# TO-DO ITEM:
Reproduce the text of the records below with "Tecnología" changed to "Innovación" and everything else left unchanged, omitting the pictures.

Start of MATERIAL FOR THE TASK

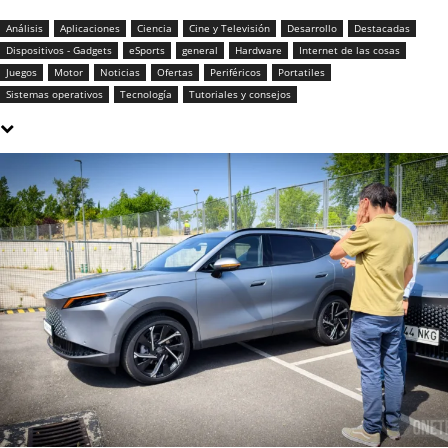
Análisis
Aplicaciones
Ciencia
Cine y Televisión
Desarrollo
Destacadas
Dispositivos - Gadgets
eSports
general
Hardware
Internet de las cosas
Juegos
Motor
Noticias
Ofertas
Periféricos
Portatiles
Sistemas operativos
Tecnología
Tutoriales y consejos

End of MATERIAL FOR THE TASK

# PROBLEM SOLUTION:
Análisis
Aplicaciones
Ciencia
Cine y Televisión
Desarrollo
Destacadas
Dispositivos - Gadgets
eSports
general
Hardware
Internet de las cosas
Juegos
Motor
Noticias
Ofertas
Periféricos
Portatiles
Sistemas operativos
Innovación
Tutoriales y consejos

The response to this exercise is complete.